NCGA Applauds Trump for Prioritizing Infrastructure, Details Concerns Over Waterways Plans

February 12, 2018

NCGA Applauds Trump for Prioritizing Infrastructure, Details Concerns Over Waterways Plans

Feb 12, 2018

Key Issues:Transportation and Infrastructure

The National Corn Growers Association thanked President Trump following the announcement detailing his plan to rebuild America’s infrastructure and making it a national priority today. Noting the particular importance of improving rural infrastructure, and pledging $50 billion dollars to do so, this announcement clearly shows the value the Administration places on rural communities, and NCGA looks forward to working with them in their efforts to achieve this important goal.


While NCGA is pleased in the investment in rural infrastructure, plans outlined to address water transportation systems cause some concern in their current state.


Water transportation systems like the Upper Mississippi River corridor are critical corridors of commerce for many industries including agriculture and the nation’s farmers. We are currently depending on a dilapidated system of locks and dams that is more than half a century old, and on borrowed time.


Nearly three-quarters of U.S. grain exports are transported to port via the U.S. river system, but most of the nation’s locks and dams have outlived their intended 50-year lifespans.
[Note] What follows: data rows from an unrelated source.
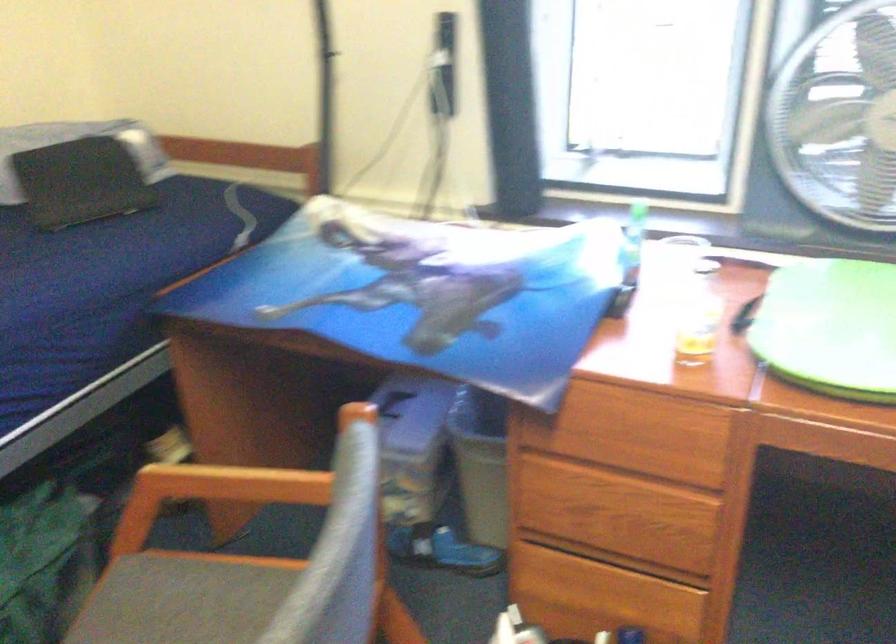
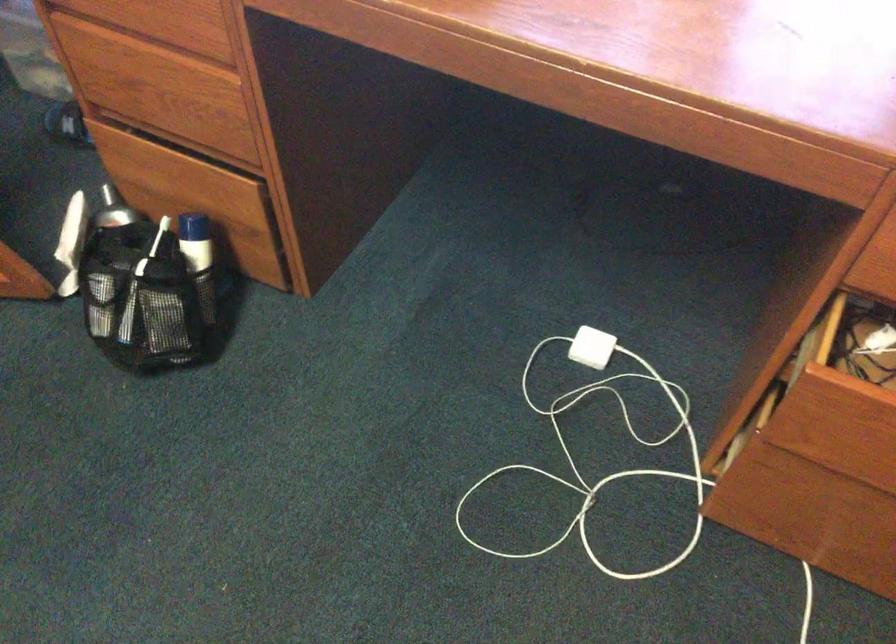
Question: What movement of the cameraman would produce the second image?

Choices:
 (A) Left
 (B) Right
 (C) Forward
 (D) Backward

Answer: (B)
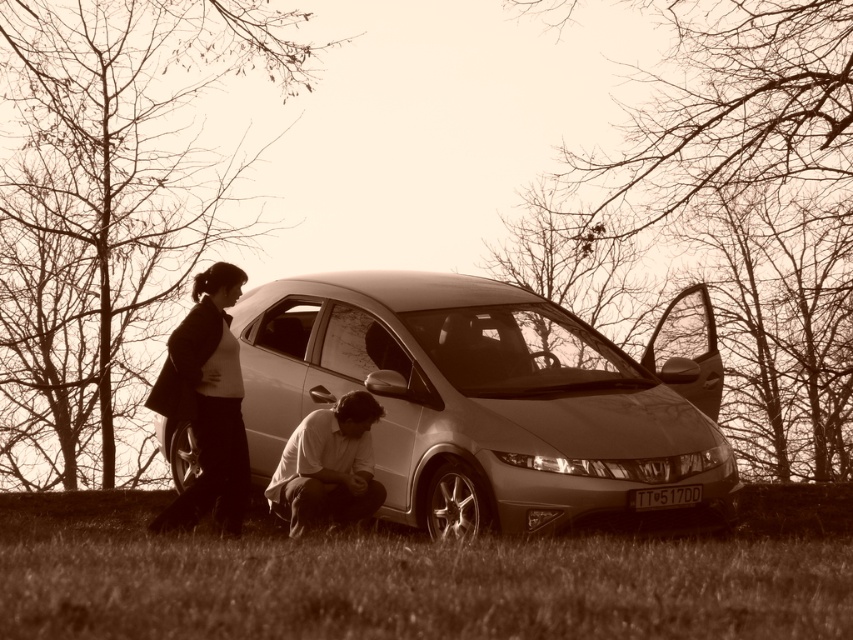
You are a pedestrian walking along the path in the image. You notice the green grass at lower center and the matte black jacket at left. Which object is closer to the ground?

The green grass at lower center is positioned under matte black jacket at left, so the green grass at lower center is closer to the ground.

You are a pedestrian standing on the sidewalk observing the scene. You notice the satin silver car at center and the matte white shirt at lower center. Which object is closer to you?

Breakdowns in the river infrastructure add to transport costs, some of which are passed on to farmers. Meanwhile, rural areas rely disproportionately on federal funding for infrastructure projects, underscoring the need for robust federal investment.


Rural communities continue to see infrastructure deteriorate, jeopardizing jobs, our agriculture competitiveness, and the long-term future of family farmers.


When farmers and business owners have to find alternative routes, it creates delays in getting products to market and increases the cost of production and export. These delays have real world results with estimates stating that America’s transportation deficiencies will cost U.S. agriculture $1.3 billion in exports by 2020.